Meal planning doesn't have to be difficult, but it does take commitment and effort. The pay off is that meal planning and budgeting are the two sides of the same coin: where you have a meal plan and money savings, too. If you're ready, let's get started!

  1. First, start small. For a true beginner, start with one recipe that makes 4 servings. That way, with leftovers one person could eat four times, two people could eat two times or four once. You could double the recipe for 8 servings, if needed. Once you've mastered one recipe, try two or three recipes per week.
  2. Next, schedule it. You picked out your recipe(s). Now it's time to determine which day(s) will work best in your schedule to cook. Add cooking to your calendar and make it a priority. Rely on quicker meals like leftovers, eggs, toast, fruit, peanut butter sandwiches and veggies, etc. to fill in the rest of the meals for the week as needed.

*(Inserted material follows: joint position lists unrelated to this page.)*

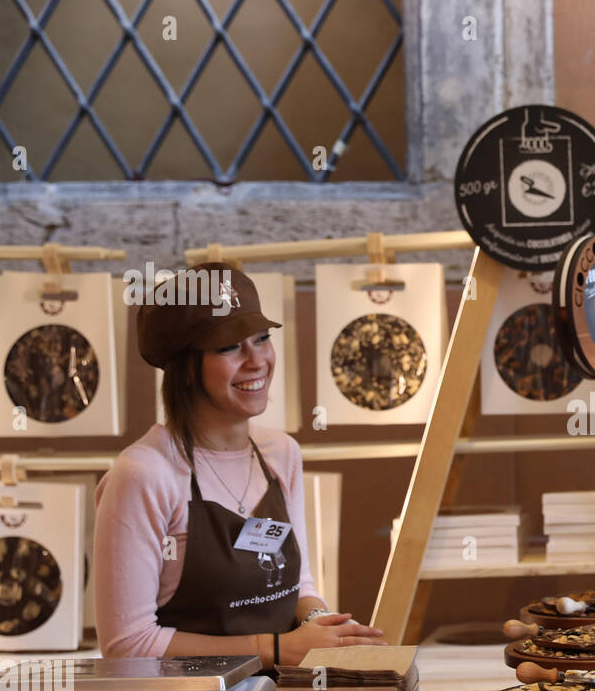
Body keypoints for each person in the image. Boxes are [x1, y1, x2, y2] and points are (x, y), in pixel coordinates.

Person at [94, 263, 385, 668]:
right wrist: (275, 650)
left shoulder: (281, 454)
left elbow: (297, 585)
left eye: (262, 339)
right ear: (185, 369)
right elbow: (128, 643)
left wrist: (323, 627)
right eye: (229, 347)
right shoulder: (145, 474)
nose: (257, 361)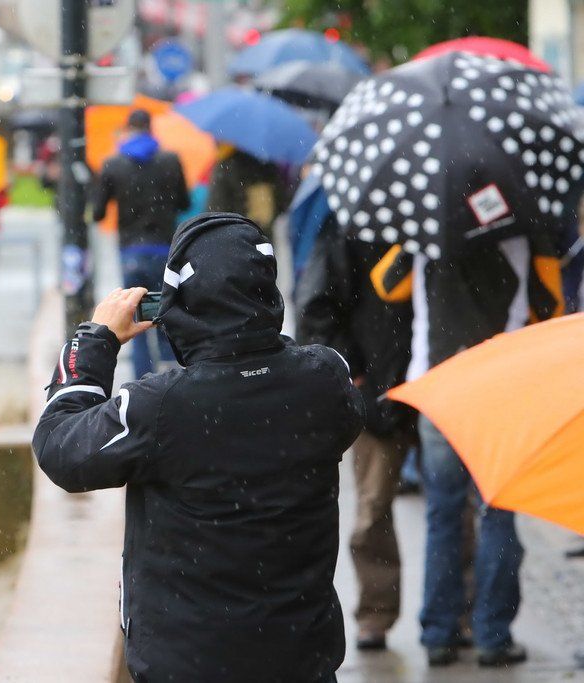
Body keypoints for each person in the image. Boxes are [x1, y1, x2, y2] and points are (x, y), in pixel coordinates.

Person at [34, 212, 365, 682]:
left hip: (190, 663)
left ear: (178, 305)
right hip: (302, 657)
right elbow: (289, 378)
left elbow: (59, 447)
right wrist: (248, 335)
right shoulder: (325, 379)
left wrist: (93, 341)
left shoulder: (161, 407)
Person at [371, 231, 564, 667]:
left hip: (441, 387)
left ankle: (439, 634)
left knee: (442, 515)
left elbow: (386, 284)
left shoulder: (426, 231)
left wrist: (412, 240)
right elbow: (550, 307)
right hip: (502, 388)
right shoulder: (523, 231)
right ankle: (493, 634)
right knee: (498, 512)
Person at [295, 217, 415, 651]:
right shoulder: (354, 223)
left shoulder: (446, 216)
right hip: (381, 383)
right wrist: (354, 370)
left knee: (456, 505)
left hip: (439, 374)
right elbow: (317, 305)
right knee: (373, 506)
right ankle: (376, 614)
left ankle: (458, 616)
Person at [92, 109, 191, 378]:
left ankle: (143, 385)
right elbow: (184, 202)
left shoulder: (113, 164)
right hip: (165, 252)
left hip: (131, 252)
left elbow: (97, 213)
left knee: (136, 322)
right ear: (150, 128)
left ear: (129, 128)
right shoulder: (170, 160)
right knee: (166, 319)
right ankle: (173, 380)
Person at [206, 147, 286, 237]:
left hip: (234, 235)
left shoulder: (226, 166)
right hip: (263, 236)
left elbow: (216, 208)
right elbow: (282, 203)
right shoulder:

  3. Then, make a list. Look at the recipe(s) you plan to make and make sure you have all the ingredients needed. Take inventory. The ingredients you don't have need to go on a grocery list. Consider snacks and side items to round out the meal(s). For example, if you're making soup, what will you eat with it? If you're making a stir fry, what will you serve it on–noodles or rice? Do you have those items?
  4. Finally, follow through. Go to the store with your list and shop for the items you need for the week. To avoid impulse purchases, stick to the list. Make a commitment to your meal plan: if it's not on the list, it doesn't go in the cart.

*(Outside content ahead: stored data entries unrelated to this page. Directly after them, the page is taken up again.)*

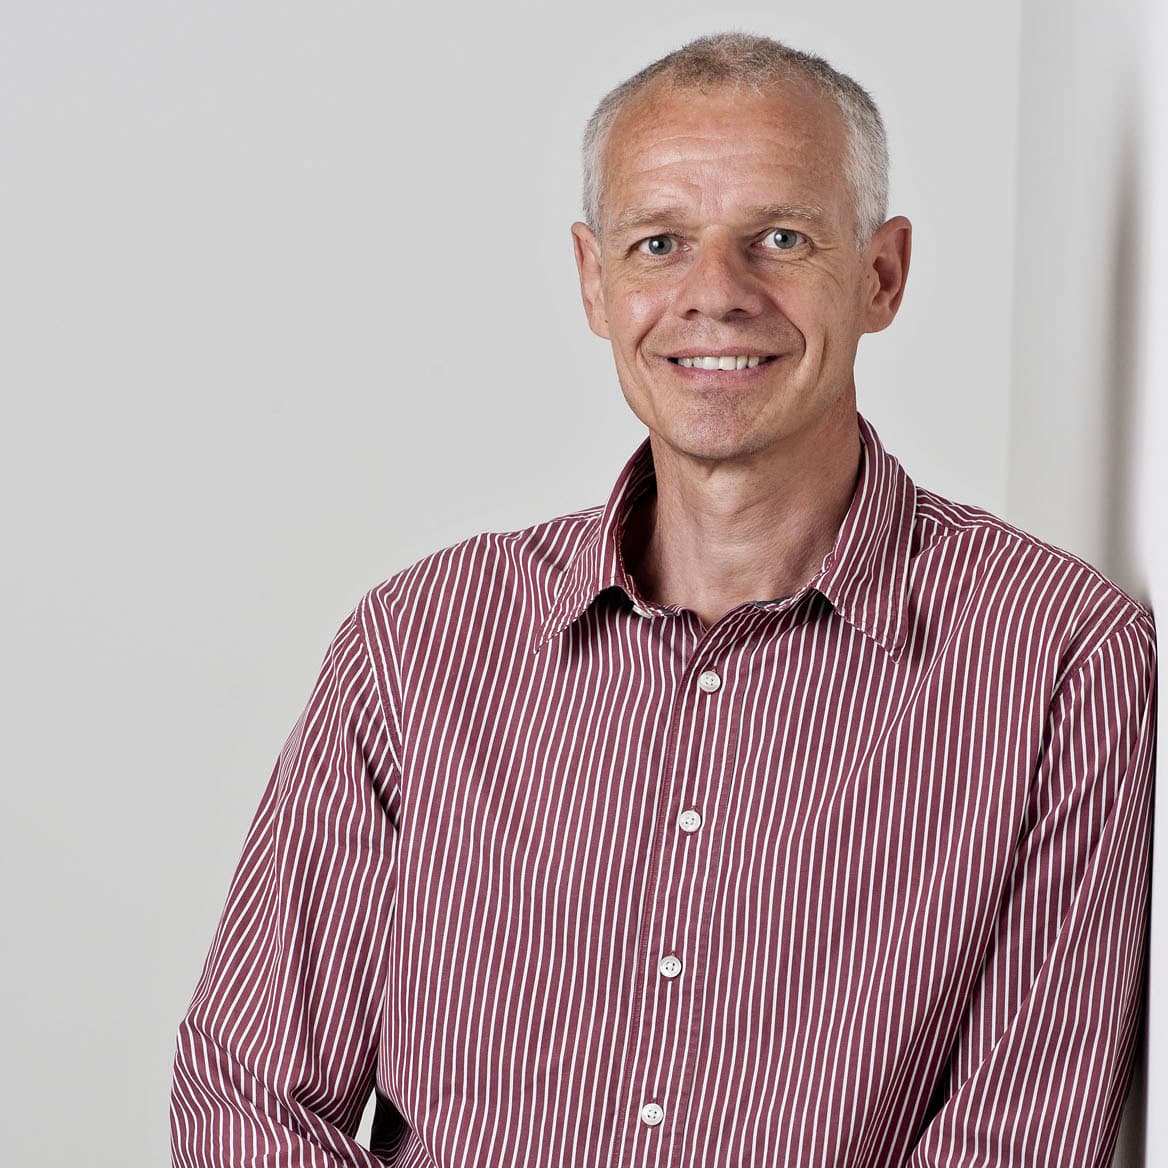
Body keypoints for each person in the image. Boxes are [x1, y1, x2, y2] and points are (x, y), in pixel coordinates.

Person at [170, 32, 1156, 1168]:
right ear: (596, 281)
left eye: (779, 239)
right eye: (660, 244)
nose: (715, 296)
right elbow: (247, 1100)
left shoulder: (1059, 657)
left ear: (881, 274)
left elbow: (1018, 1139)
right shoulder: (418, 643)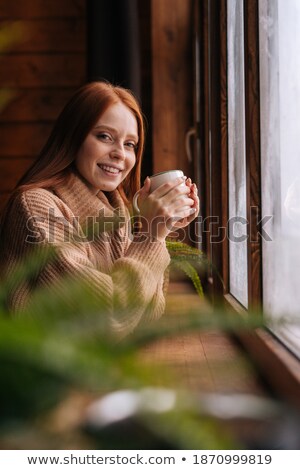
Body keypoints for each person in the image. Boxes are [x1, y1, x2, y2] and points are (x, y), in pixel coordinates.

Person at [0, 82, 199, 337]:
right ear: (74, 137)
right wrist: (150, 235)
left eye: (130, 144)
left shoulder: (115, 211)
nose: (119, 154)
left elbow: (146, 315)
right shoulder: (37, 207)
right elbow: (106, 319)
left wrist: (160, 229)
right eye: (105, 136)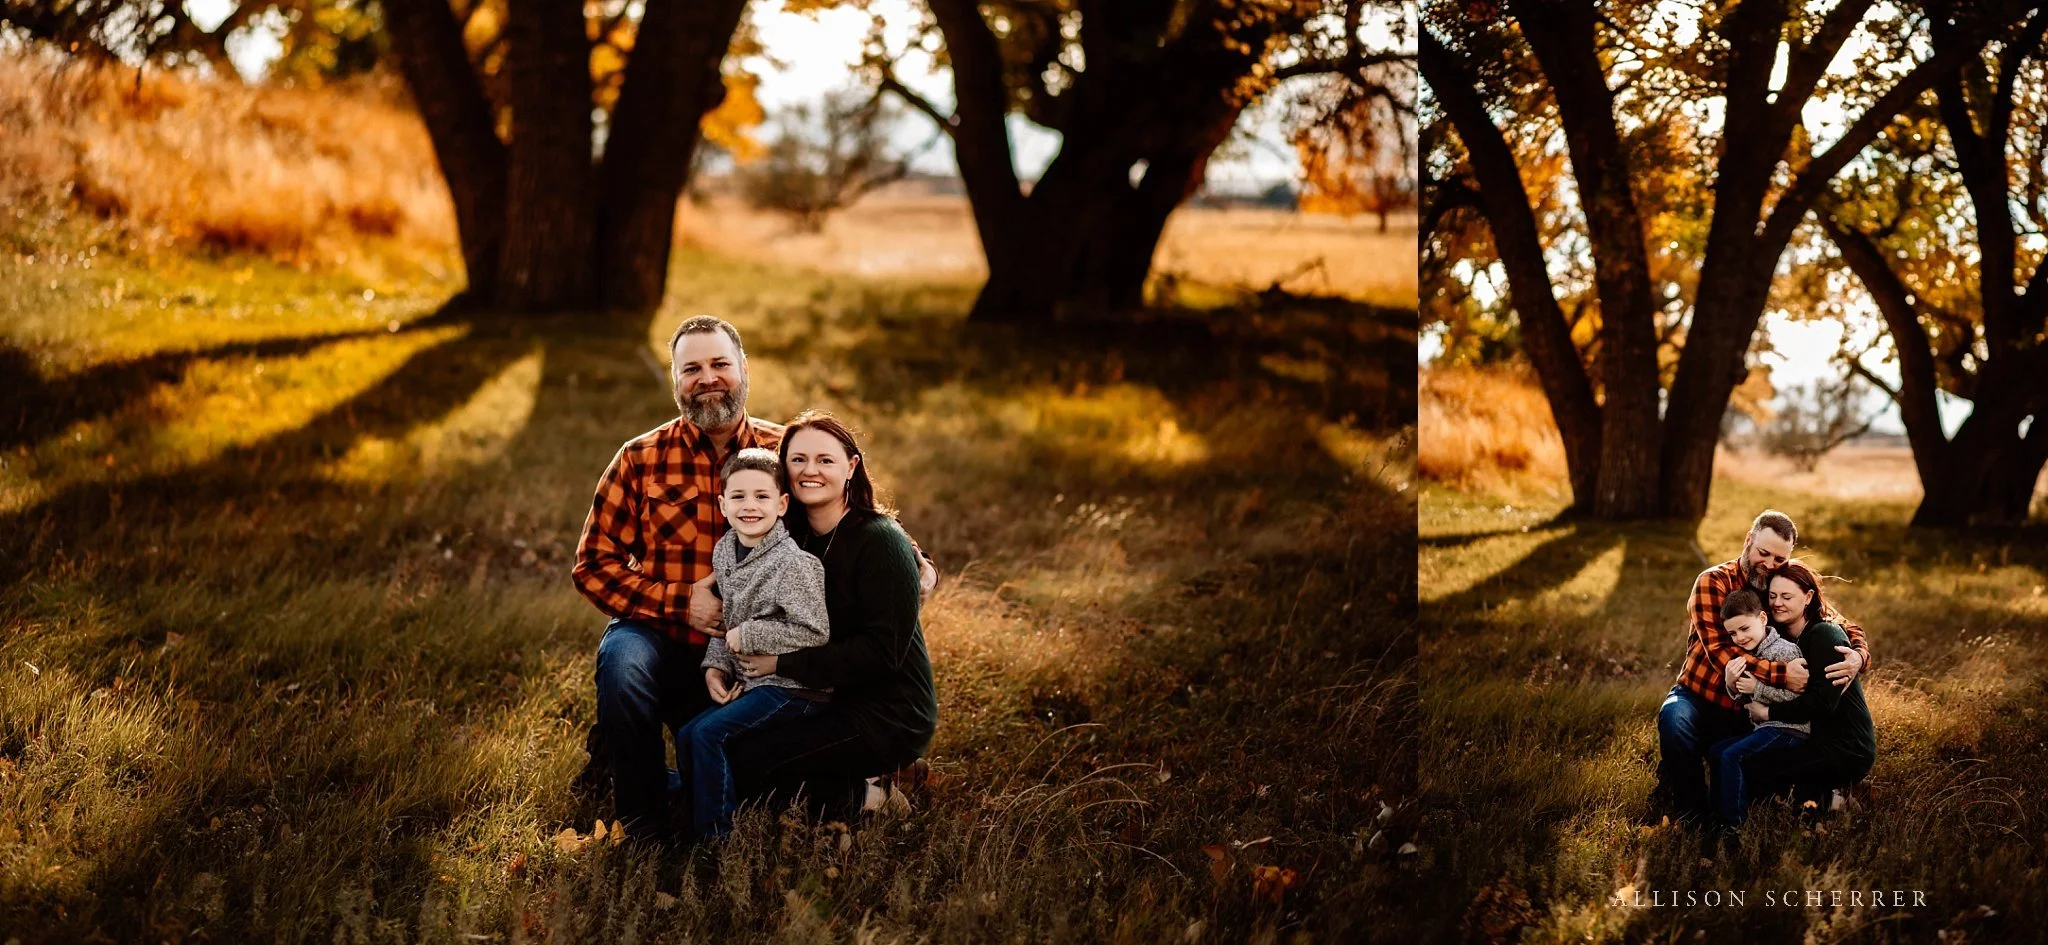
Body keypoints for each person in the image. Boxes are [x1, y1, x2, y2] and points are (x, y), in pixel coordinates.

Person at [569, 316, 936, 843]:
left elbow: (851, 512)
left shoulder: (783, 452)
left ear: (744, 369)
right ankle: (643, 822)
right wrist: (679, 603)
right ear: (675, 380)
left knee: (731, 762)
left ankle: (846, 789)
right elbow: (592, 565)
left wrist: (916, 558)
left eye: (720, 364)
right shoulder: (639, 458)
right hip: (658, 629)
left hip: (758, 642)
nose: (707, 378)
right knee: (623, 663)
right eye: (691, 369)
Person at [724, 411, 938, 823]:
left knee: (748, 767)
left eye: (825, 460)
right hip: (823, 693)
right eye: (798, 459)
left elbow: (881, 654)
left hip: (886, 710)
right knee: (729, 746)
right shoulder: (790, 536)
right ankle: (868, 775)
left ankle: (869, 797)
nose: (811, 471)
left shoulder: (879, 541)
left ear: (851, 466)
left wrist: (780, 663)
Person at [1652, 509, 1871, 824]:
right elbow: (1723, 652)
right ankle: (1692, 812)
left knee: (1755, 765)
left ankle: (1819, 795)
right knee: (1675, 720)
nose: (1769, 564)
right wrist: (1784, 675)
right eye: (1763, 553)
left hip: (1750, 706)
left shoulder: (1778, 587)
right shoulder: (1714, 581)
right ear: (1748, 541)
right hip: (1701, 694)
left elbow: (1838, 621)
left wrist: (1859, 656)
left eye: (1779, 559)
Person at [680, 448, 833, 842]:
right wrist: (716, 665)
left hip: (794, 688)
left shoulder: (792, 563)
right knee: (688, 733)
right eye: (739, 496)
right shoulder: (725, 550)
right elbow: (729, 619)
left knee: (708, 734)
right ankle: (689, 816)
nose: (750, 506)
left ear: (782, 504)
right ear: (723, 505)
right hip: (754, 682)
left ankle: (717, 840)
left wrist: (749, 636)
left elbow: (815, 631)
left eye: (762, 496)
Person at [1738, 561, 1876, 819]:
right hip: (1812, 736)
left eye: (1787, 596)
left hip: (1845, 746)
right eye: (1773, 596)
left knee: (1754, 767)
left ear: (1808, 597)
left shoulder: (1825, 634)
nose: (1777, 603)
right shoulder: (1783, 638)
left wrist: (1767, 713)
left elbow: (1821, 704)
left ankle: (1837, 796)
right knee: (1755, 765)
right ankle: (1824, 795)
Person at [1702, 589, 1807, 827]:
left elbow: (1797, 694)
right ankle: (1716, 813)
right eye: (1733, 633)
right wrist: (1731, 685)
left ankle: (1733, 825)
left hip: (1789, 728)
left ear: (1762, 618)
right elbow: (1746, 698)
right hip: (1766, 727)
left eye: (1744, 628)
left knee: (1732, 755)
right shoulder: (1749, 653)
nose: (1739, 637)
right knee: (1717, 750)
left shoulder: (1784, 650)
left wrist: (1757, 688)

Don't let a bump in the road derail your whole plan! You may need to adjust the day you cook your meal(s), but stay committed to your plan. Make a menu board or write the meal plan down somewhere visible or create a Pinterest board dedicated to your meals for the week.

Involve the family in the recipes, shopping, cooking and cleaning up. Try new things and experiment. But, most of all have fun! Like anything else, meal planning is a skill that takes time and practice to perfect. Good luck!